You would think that as a physicist - an empirical person trying to understand scientific truth, Kestenbaum would react seriously to this question. He would consider it and its implications, and actually wonder whether this was what's really bothering him. But no. He responds with a sad, actually pathetic argument.
David Kestenbaum
How many physicists do you know who believe in God?

Melissa Franklin
That's his answer? He's been pondering a question for months, literally walking around in a funk from a question, and as soon as a serious thinker proposes that what's really bothering him is a much deeper question of faith and creation, rather than addressing the question seriously, he scoffs at it.

His answer isn't even an answer, and is actually irrelevant to the question. What difference does it make how many physicists believe in God? Maybe they're all under the spell of some cult. What about those six? Are they crazy? Have they lost their mind. Is that how science works? You take a poll of commonly held beliefs, and ignore the actual facts entirely?

Moreover, what if they Professor Franklin only knows six god-believing physicists because that's the circle of colleagues she has created for herself? According to a HuffPost article I just found (pretty easily), a recent Pew Research Center survey, "found that the percentage of scientists that believe in some form of a deity or power was higher than you may think — 51 percent."

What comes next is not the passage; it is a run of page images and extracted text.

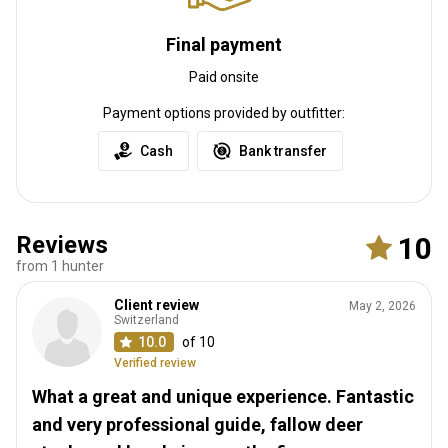
Final payment
Paid onsite
Payment options provided by outfitter:
Cash
Bank transfer
Reviews
10
from 1 hunter
Client review
May 2, 2026
Switzerland
10.0
of 10
Verified review
What a great and unique experience. Fantastic
and very professional guide, fallow deer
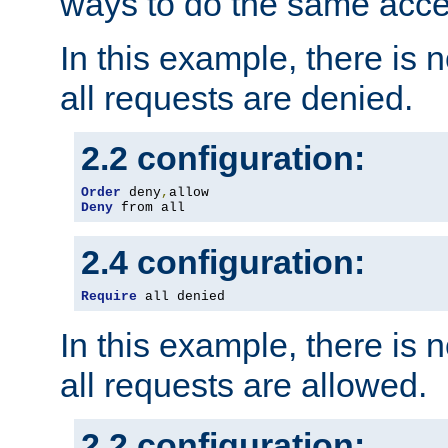
ways to do the same acce
In this example, there is 
all requests are denied.
2.2 configuration:
Order
 deny
,
Deny
 from all
2.4 configuration:
Require
 all denied
In this example, there is 
all requests are allowed.
2.2 configuration:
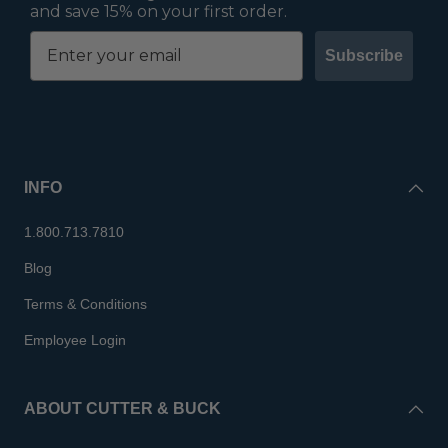
and save 15% on your first order.
Subscribe
INFO
1.800.713.7810
Blog
Terms & Conditions
Employee Login
ABOUT CUTTER & BUCK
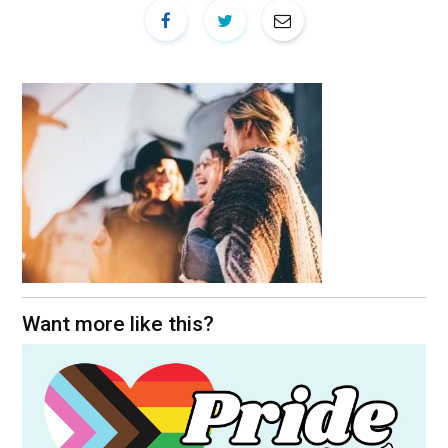
Want more like this?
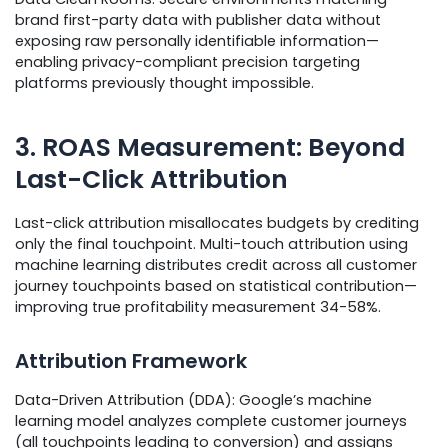
brand first-party data with publisher data without
exposing raw personally identifiable information—
enabling privacy-compliant precision targeting
platforms previously thought impossible.
3. ROAS Measurement: Beyond
Last-Click Attribution
Last-click attribution misallocates budgets by crediting
only the final touchpoint. Multi-touch attribution using
machine learning distributes credit across all customer
journey touchpoints based on statistical contribution—
improving true profitability measurement 34-58%.
Attribution Framework
Data-Driven Attribution (DDA): Google’s machine
learning model analyzes complete customer journeys
(all touchpoints leading to conversion) and assigns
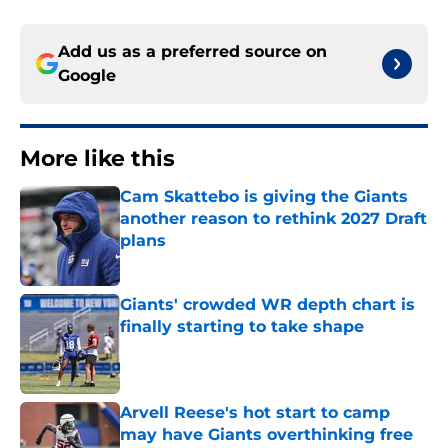
Add us as a preferred source on
Google
More like this
Cam Skattebo is giving the Giants
another reason to rethink 2027 Draft
plans
Published by on Invalid Date
Giants' crowded WR depth chart is
finally starting to take shape
Published by on Invalid Date
Arvell Reese's hot start to camp
may have Giants overthinking free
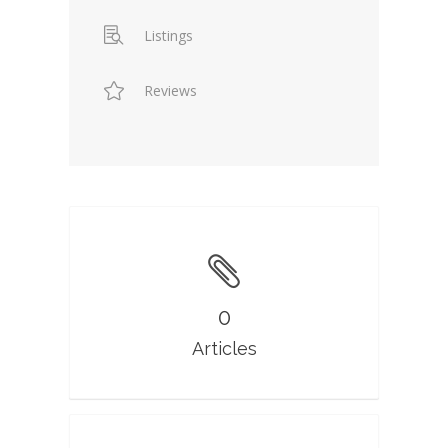
Listings
Reviews
0
Articles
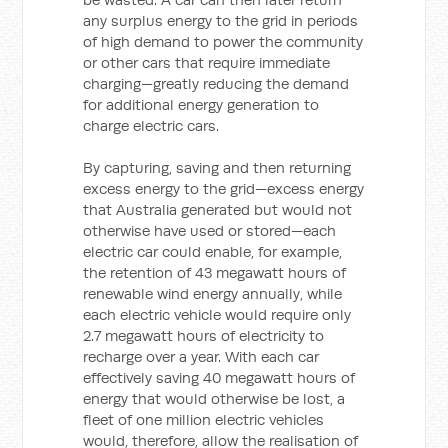
any surplus energy to the grid in periods
of high demand to power the community
or other cars that require immediate
charging—greatly reducing the demand
for additional energy generation to
charge electric cars.
By capturing, saving and then returning
excess energy to the grid—excess energy
that Australia generated but would not
otherwise have used or stored—each
electric car could enable, for example,
the retention of 43 megawatt hours of
renewable wind energy annually, while
each electric vehicle would require only
2.7 megawatt hours of electricity to
recharge over a year. With each car
effectively saving 40 megawatt hours of
energy that would otherwise be lost, a
fleet of one million electric vehicles
would, therefore, allow the realisation of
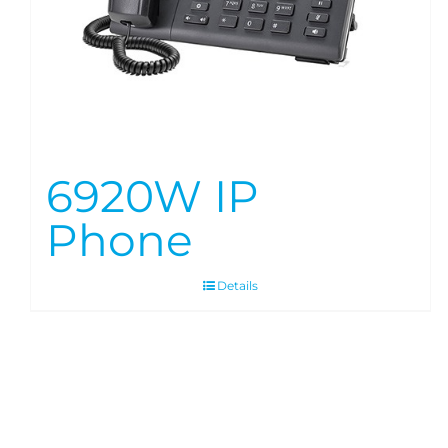
6920W IP
Phone
Details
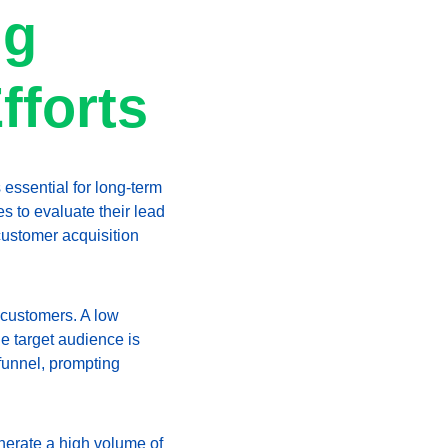
g 
fforts
 essential for long-term 
 to evaluate their lead 
customer acquisition 
 customers. A low 
he target audience is 
 funnel, prompting 
enerate a high volume of 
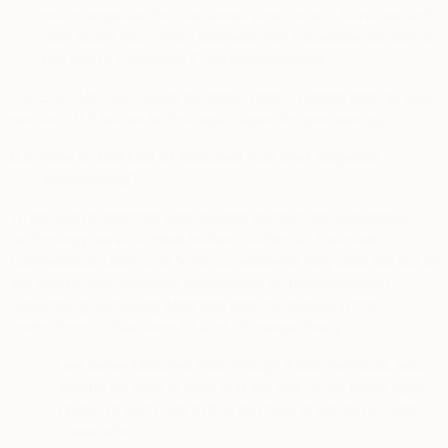
we incorporate the Facebook pixel on our Services and
may share your email address with Facebook as part of
our use of Facebook Custom Audiences.
For EEA, UK and Swiss personal data – please refer to sub-
section 10.3 below for the legal bases for processing.
6.3.
How to Opt Out of Matched Ads and Targeted
Advertising?
To
opt out of Matched Ads
, please contact the applicable
technology service listed below. California, Colorado,
Connecticut, Utah, and Virginia residents may also opt out of
the use of their personal information for interest-based
advertising, including Matched Ads, by following the
instructions in Sections 12 and 13, respectively.
·
If we serve Matched Ads through Apple services, you
should be able to click into the box in the lower right
corner of such ads to find out how to opt-out or limit
those ads.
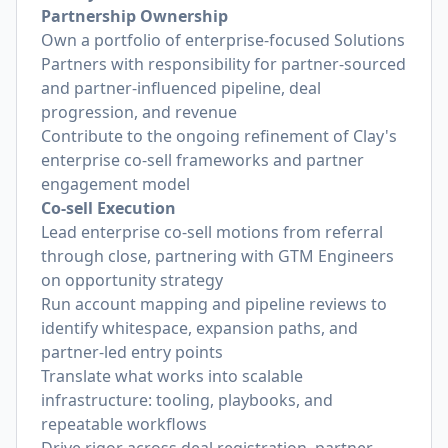
Partnership Ownership
Own a portfolio of enterprise-focused Solutions
Partners with responsibility for partner-sourced
and partner-influenced pipeline, deal
progression, and revenue
Contribute to the ongoing refinement of Clay's
enterprise co-sell frameworks and partner
engagement model
Co-sell Execution
Lead enterprise co-sell motions from referral
through close, partnering with GTM Engineers
on opportunity strategy
Run account mapping and pipeline reviews to
identify whitespace, expansion paths, and
partner-led entry points
Translate what works into scalable
infrastructure: tooling, playbooks, and
repeatable workflows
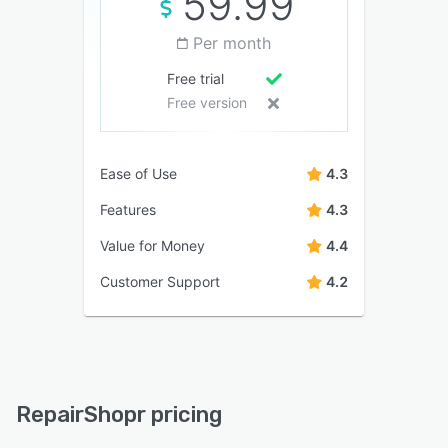
59.99
Per month
Free trial
Free version
Ease of Use
4.3
Features
4.3
Value for Money
4.4
Customer Support
4.2
RepairShopr pricing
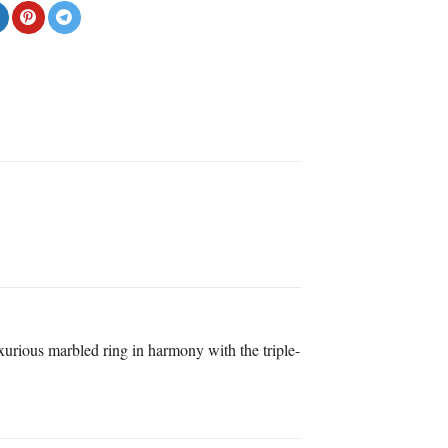
uxurious marbled ring in harmony with the triple-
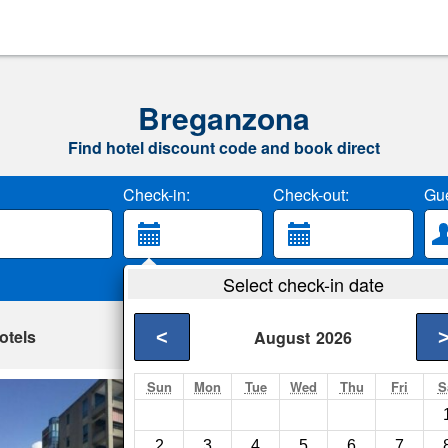
Breganzona
Find hotel discount code and book direct
Check-in:
Check-out:
Gue
Select check-in date
otels
<
August
2026
Sun
Mon
Tue
Wed
Thu
Fri
S
Apartment Caneva
Lugano- Show on ma
2
3
4
5
6
7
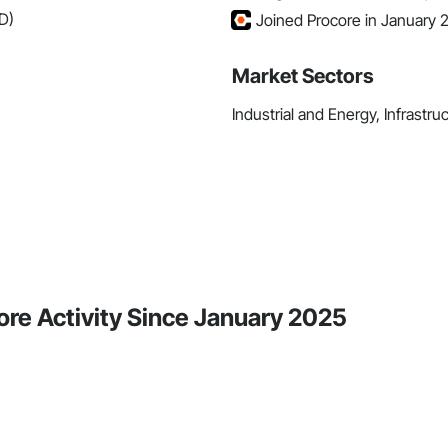
D)
Joined Procore in January 
Market Sectors
Industrial and Energy, Infrastru
re Activity Since January 2025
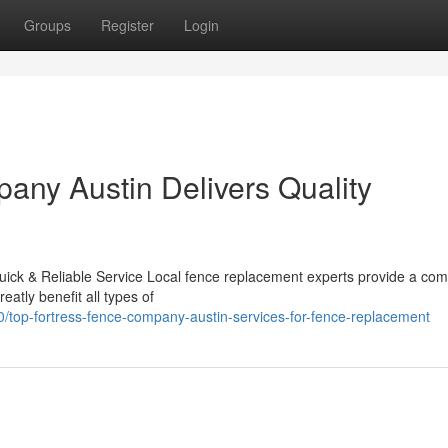
Groups
Register
Login
ny Austin Delivers Quality
ck & Reliable Service Local fence replacement experts provide a com
reatly benefit all types of
/top-fortress-fence-company-austin-services-for-fence-replacement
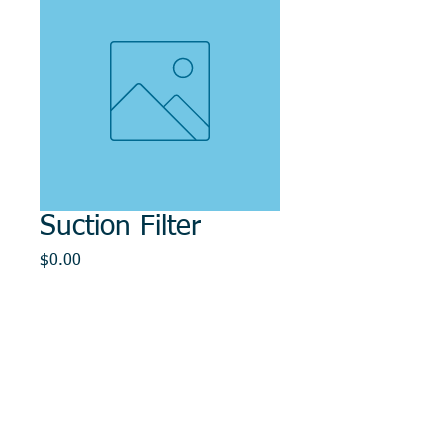
Suction Filter
Price
$0.00
Out of Stock
© 2014, DMR REPAIR , " DMR, Will Keep You
Rollin"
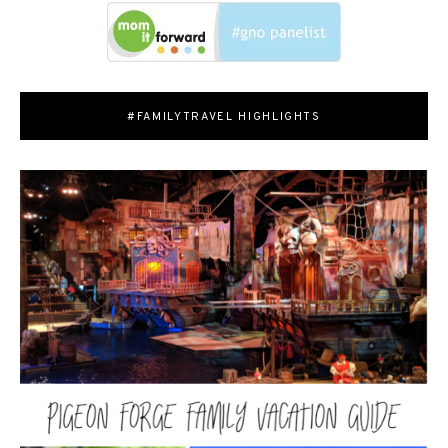
#FAMILYTRAVEL HIGHLIGHTS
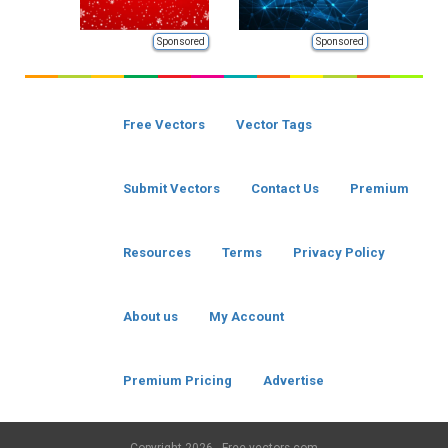
Sponsored
Sponsored
Free Vectors
Vector Tags
Submit Vectors
Contact Us
Premium
Resources
Terms
Privacy Policy
About us
My Account
Premium Pricing
Advertise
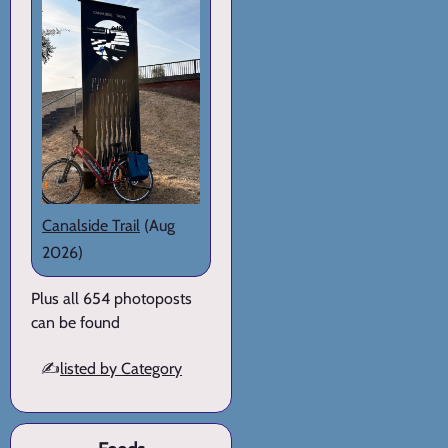
Canalside Trail
(Aug
2026)
Plus all 654 photoposts
can be found
✍️
listed by Category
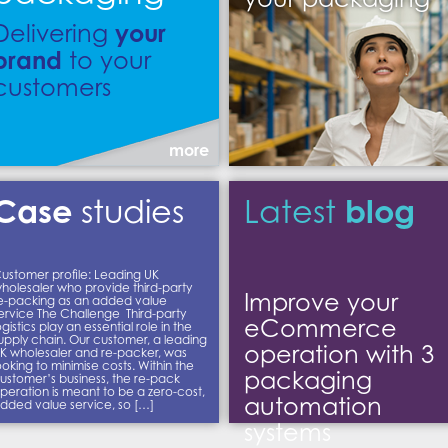
your
Delivering
brand
to your
customers
more
Case
blog
studies
Latest
ustomer profile: Leading UK
holesaler who provide third-party
Improve your
e-packing as an added value
ervice The Challenge Third-party
eCommerce
ogistics play an essential role in the
upply chain. Our customer, a leading
operation with 3
K wholesaler and re-packer, was
ooking to minimise costs. Within the
packaging
ustomer’s business, the re-pack
peration is meant to be a zero-cost,
automation
dded value service, so […]
systems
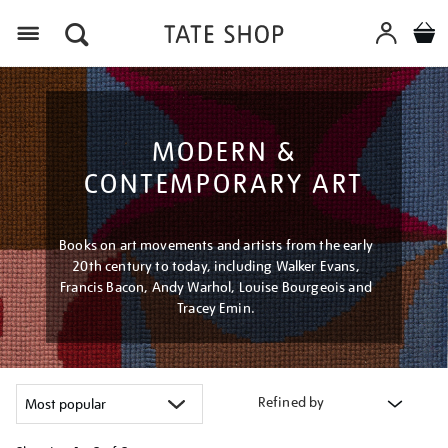
Menu
MODERN &
CONTEMPORARY ART
Books on art movements and artists from the early
20th century to today, including Walker Evans,
Francis Bacon, Andy Warhol, Louise Bourgeois and
Tracey Emin.
Refined by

Kestenbaum's response immediately made me think of the very first of C.S. Lewis' Screwtape Letters, which is a brilliant treatise about human nature and the cause of sin. In his letter, he explains how the devil (i.e. the yetzer hara) works very hard not by arguing with us about the facts. Quite the opposite. His most effective strategy is avoiding argument.

That's exactly what Kestenbaum does. Confronted with an argument, he avoids and deflects. Rather than try and address a difficult and challenging question, he responds by scoffing at the possibility that he might actually believe in God. After all, he's a physicist! And they don't believe in God, do they?

In fact David, many of them do. And while you once were a physicist, you're not really a physicist anymore. You're a journalist. And in the NPR world that you inhabit, they really don't believe in God, and really would ridicule you if you in fact did.

The fact that you cannot in fact see this makes me quite sad.